Dataset records
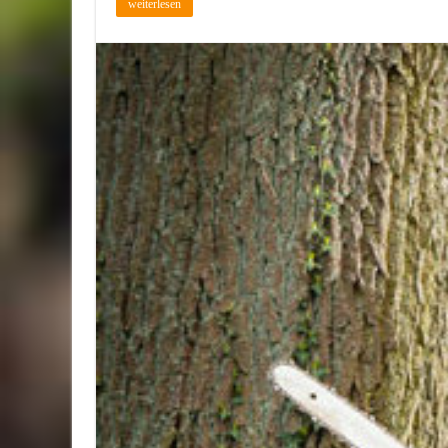
weiterlesen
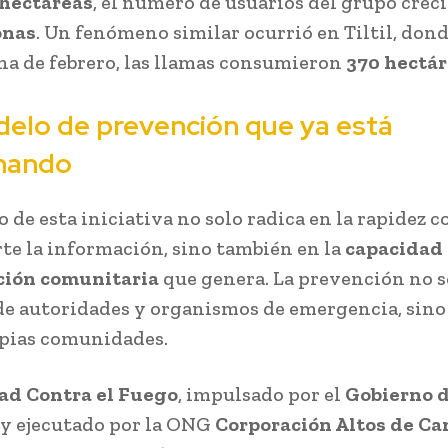
 hectáreas
, el número de usuarios del grupo crec
onas
. Un fenómeno similar ocurrió en Tiltil, dond
a de febrero, las llamas consumieron
370 hectá
elo de prevención que ya está
nando
 de esta iniciativa no solo radica en la rapidez c
te la información, sino también en la
capacidad
ción comunitaria
que genera. La prevención no s
e autoridades y organismos de emergencia, sin
opias comunidades.
d Contra el Fuego
, impulsado por el
Gobierno 
y ejecutado por la ONG
Corporación Altos de Ca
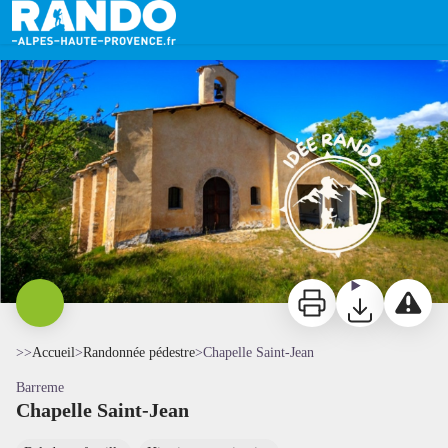
Chapelle Saint-Jean
Barrême - Chapelle Saint-Jean - Mathieu Simoulin
Imprimer
Télécharger
Signaler 
>>
Accueil
>
Randonnée pédestre
>
Chapelle Saint-Jean
Barreme
Chapelle Saint-Jean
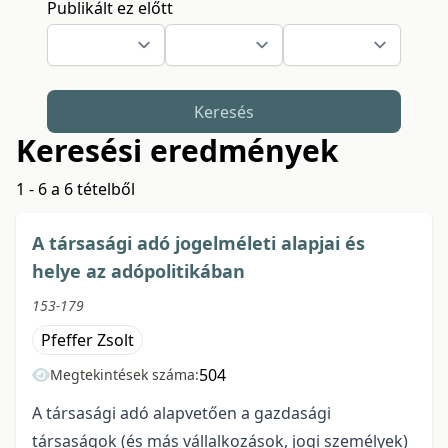
Publikált ez előtt
Keresés
Keresési eredmények
1 - 6 a 6 tételből
A társasági adó jogelméleti alapjai és
helye az adópolitikában
153-179
Pfeffer Zsolt
504
Megtekintések száma:
A társasági adó alapvetően a gazdasági
társaságok (és más vállalkozások, jogi személyek)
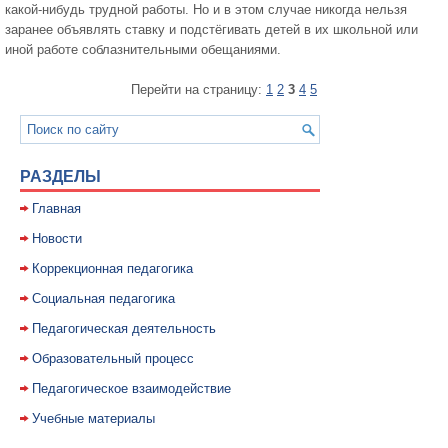
какой-нибудь труд­ной работы. Но и в этом случае никогда нельзя
заранее объявлять ставку и подстёгивать детей в их школьной или
иной работе соблазнительными обещаниями.
Перейти на страницу:
1
2
3
4
5
РАЗДЕЛЫ
Главная
Новости
Коррекционная педагогика
Социальная педагогика
Педагогическая деятельность
Образовательный процесс
Педагогическое взаимодействие
Учебные материалы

Work instruction
Restate the entries above word for word, minus the pictures.

Answer for the task
weiterlesen
 hectáreas
, el número de usuarios del grupo crec
onas
. Un fenómeno similar ocurrió en Tiltil, dond
a de febrero, las llamas consumieron
370 hectá
elo de prevención que ya está
nando
 de esta iniciativa no solo radica en la rapidez c
te la información, sino también en la
capacidad
ción comunitaria
que genera. La prevención no s
e autoridades y organismos de emergencia, sin
opias comunidades.
d Contra el Fuego
, impulsado por el
Gobierno 
y ejecutado por la ONG
Corporación Altos de Ca
Chapelle Saint-Jean
Barrême - Chapelle Saint-Jean - Mathieu Simoulin
Imprimer
Télécharger
Signaler 
>>
Accueil
>
Randonnée pédestre
>
Chapelle Saint-Jean
Barreme
Chapelle Saint-Jean
Publikált ez előtt
Keresés
Keresési eredmények
1 - 6 a 6 tételből
A társasági adó jogelméleti alapjai és
helye az adópolitikában
153-179
Pfeffer Zsolt
504
Megtekintések száma:
A társasági adó alapvetően a gazdasági
társaságok (és más vállalkozások, jogi személyek)
какой-нибудь труд­ной работы. Но и в этом случае никогда нельзя
заранее объявлять ставку и подстёгивать детей в их школьной или
иной работе соблазнительными обещаниями.
Перейти на страницу:
1
2
3
4
5
РАЗДЕЛЫ
Главная
Новости
Коррекционная педагогика
Социальная педагогика
Педагогическая деятельность
Образовательный процесс
Педагогическое взаимодействие
Учебные материалы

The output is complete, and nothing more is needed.